Investigating the genetic interactions between the chloroplast genome, mitogenome, and nuclear genome of Z. latifolia revealed extensive intracellular gene transfer (Figure 6). A total of 1,752 sequences from the chloroplast genome, spanning approximately 395 kb, were identified in the nuclear genome. These sequences varied in length from 43 to 10,719 bp, averaging 225 bp. The distribution of homologous fragments in the nuclear genome was uneven across 17 chromosomes of Z. latifolia, with chromosome 2 exhibiting the highest homologous sequences (2,263 fragments) and chromosome 15 the least (44 fragments) (Figure 6B).

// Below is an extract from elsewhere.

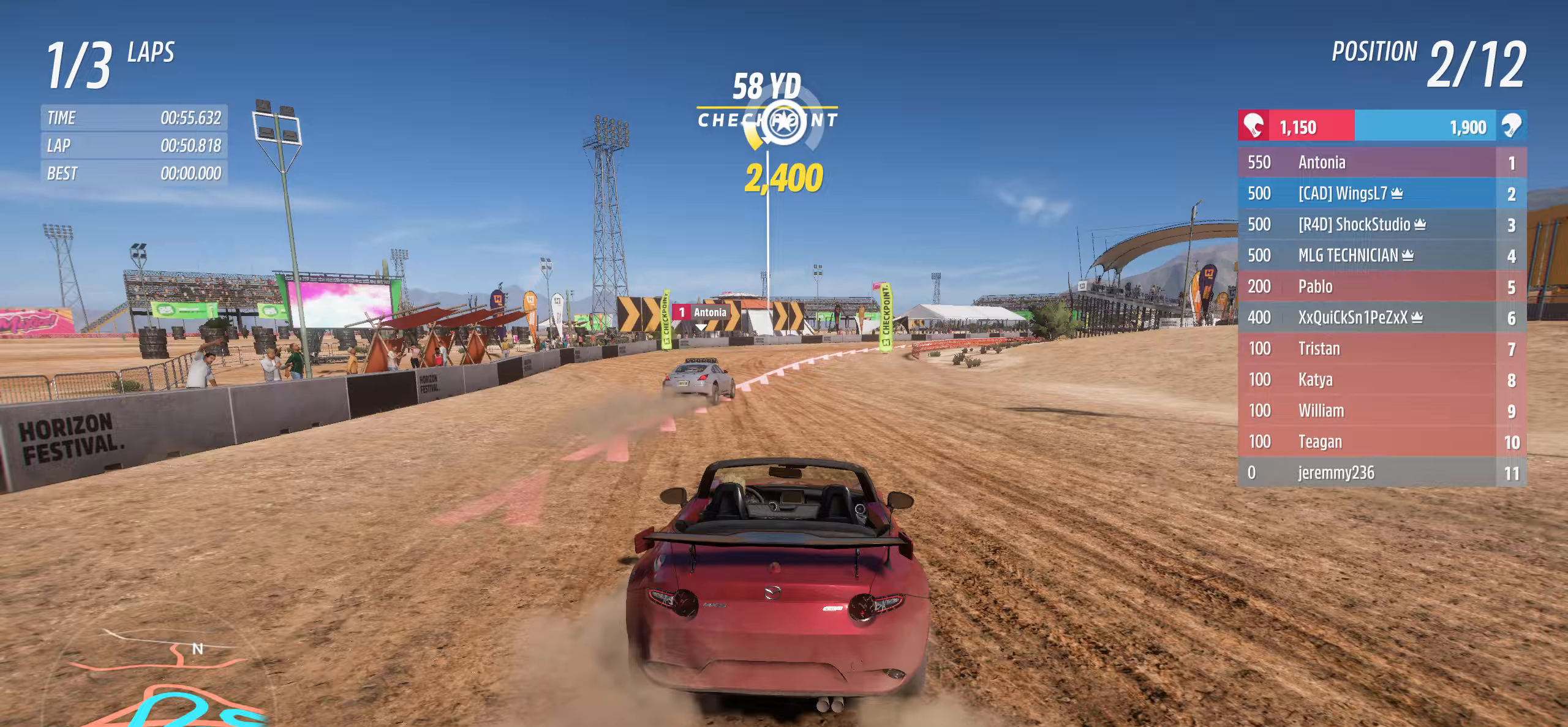
Gameplay with a controller (Xbox layout); each line is a JSON object with the inputs held at the frame after it. "events" lists button and stick changes between this image and that frame as [ms after this image, input, new state], when the widget could be followed in between.
{"buttons": ["L2"], "left_stick": "up-right", "right_stick": "center", "events": []}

Similarly, approximately 335 kb of sequences from the Z. latifolia mitogenome showed homology with the nuclear genome. In the nuclear genome, the most homologous sequences were found on chromosome 2 (326 fragments), whereas the least homologous sequences were found on chromosome 15 (50 fragments). A total of 2,047 fragments from the mitogenome were identified in the nuclear genome, with lengths ranging from 44 to 9,400 bp and an average length of 164 bp. These findings suggested significant genetic transfer between the nuclear genome and the chloroplasts and mitogenomes during the evolution of Z. latifolia.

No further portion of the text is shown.